Nowhere in that sentence did I hear: "Starbucks is doing some really cool things and their chef is real cute."

So, if money isn't the measure, how do we do it? Every cook worth their salt hates themselves. We cook because we are seeking the validation that maybe we aren't so ugly inside and out, that maybe we are deserving of love, and through our food, we are capable of being loved.

In all that incoherent, aimless shuffling, it doesn't appear that we came any closer to the truth. Is Michelin for everyone? No, certainly not. Will I win a Bib Gourmand tonight? Probably not. Do I want the barest of minimum recognition from a French tire company? Yes, more than most things. If I'm being honest, I'd clip off one of my pinky toes with tin snips to get hold of a star. Even with the full knowledge that it won't make me a better cook or even make me happy, I want it, and I'll never stop trying to get one.
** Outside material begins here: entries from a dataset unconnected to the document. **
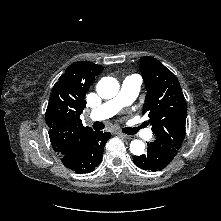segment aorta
Here are the masks:
<instances>
[{"mask_svg":"<svg viewBox=\"0 0 221 221\" xmlns=\"http://www.w3.org/2000/svg\"><path fill=\"white\" fill-rule=\"evenodd\" d=\"M97 93L101 98L111 99L119 92V82L113 77H103L97 84ZM145 150V144L141 140H133L130 144V152L133 155H141Z\"/></svg>","mask_w":221,"mask_h":221,"instance_id":"1","label":"aorta"}]
</instances>
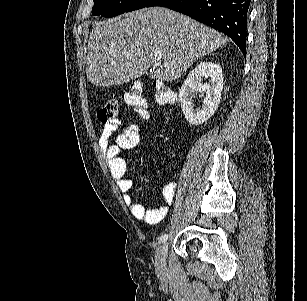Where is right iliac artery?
<instances>
[{
    "mask_svg": "<svg viewBox=\"0 0 307 301\" xmlns=\"http://www.w3.org/2000/svg\"><path fill=\"white\" fill-rule=\"evenodd\" d=\"M167 239H168V235L167 234L161 235V237L159 238V244L165 242Z\"/></svg>",
    "mask_w": 307,
    "mask_h": 301,
    "instance_id": "1",
    "label": "right iliac artery"
}]
</instances>
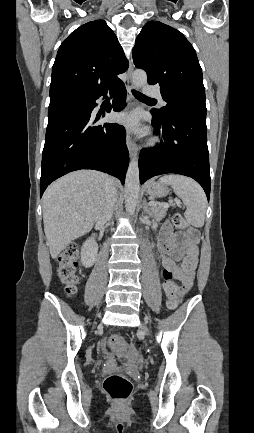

Or maybe we can look at it from another perspective: The old adage to "always shoot for the moon — even if you miss, you can land among the stars." Disco, correct. If I push to my absolute limit and I still don't get a star or a Beard nomination or even win Best Chef Orlando, then at least I did absolutely everything in my power to feed the good people of Orlando the best that I could produce.

I fall in with Frankl on the nature of happiness. It certainly is fleeting, and seeking to be fulfilled is our highest reward. So maybe Einstein had it right: "Only a life lived in the service of others is worth living.”

Eliot Hillis is the culinary director and co-owner of Orlando Meats.